How to Save Wet Cellphone
The first step: Immediately cut the power by removing the battery. Resist the urge to power up your phone to see if it works as this can short out the circuits. If you have a GSM phone, remove the SIM card as well. Even if phone turns out to be beyond repair, the SIM should retain a lot of its onboard information, such as the contacts in phone book.
With the battery safely set aside, dry your phone, and dry it fast. If you let the moisture evaporate naturally, the chance of corrosion damaging the phone’s innards increases. Instead, blow or suck the water out. But don’t use a hair dryer—its heat can fry phone’s insides. Instead, opt for a can of compressed air, an air compressor set to a low psi or a vacuum cleaner (a wet/dry Shop-Vac would be perfect). The idea is to use air to push or pull moisture out through the same channels it entered.
Finally, use a desiccant to wick away any leftover moisture. The most convenient choice is uncooked rice. Just leave the phone (and its disconnected battery) submerged in a bowl of grains overnight. If you’re worried about rice dust getting inside your phone, you can instead use the packets of silica gel that often come stuffed in the pockets of new clothes.
The most important thing to remember is to avoid heat. That means no hair dryers, ovens, microwaves or extended periods in direct sunlight.

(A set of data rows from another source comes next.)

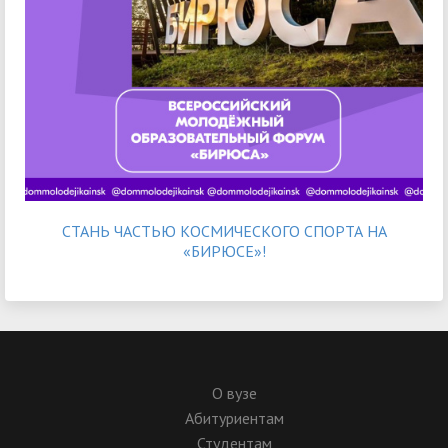
СТАНЬ ЧАСТЬЮ КОСМИЧЕСКОГО СПОРТА НА
«БИРЮСЕ»!
О вузе
Абитуриентам
Студентам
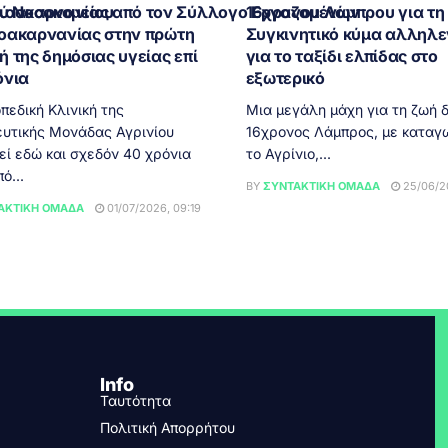
ωλοακαρνανίας από τον Σύλλογο Εργαζομένων
ού Νοσοκομείου
16χρονου Λάμπρου για τη
οακαρνανίας στην πρώτη
Συγκινητικό κύμα αλληλ
 της δημόσιας υγείας επί
για το ταξίδι ελπίδας στο
όνια
εξωτερικό
πεδική Κλινική της
Μια μεγάλη μάχη για τη ζωή δ
υτικής Μονάδας Αγρινίου
16χρονος Λάμπρος, με καταγ
εί εδώ και σχεδόν 40 χρόνια
το Αγρίνιο,...
ό...
BY
ΣΥΝΤΑΚΤΙΚΉ ΟΜΆΔΑ
25/06/20
ΑΚΤΙΚΉ ΟΜΆΔΑ
01/07/2026, 09:19
Info
Ταυτότητα
Πολιτική Απορρήτου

While heat will certainly evaporate the moisture, it could also warp components and melt adhesives. Those fragile glues are also why you’ll want to avoid dunking the phone in rubbing alcohol (an oftprescribed tip on the Web). Alcohol is a solvent and can dissolve the internal adhesives. (If you drop your phone in the toilet, it’s okay to wipe the outside with alcohol to disinfect it.)
One final, perhaps surprising, note: If your phone gets soaked in salt water, you should probably flush the whole thing in fresh water before it dries. When salt water evaporates, it leaves crystals that can damage a phone’s fragile components. Just be sure to remove the battery before flooding the device.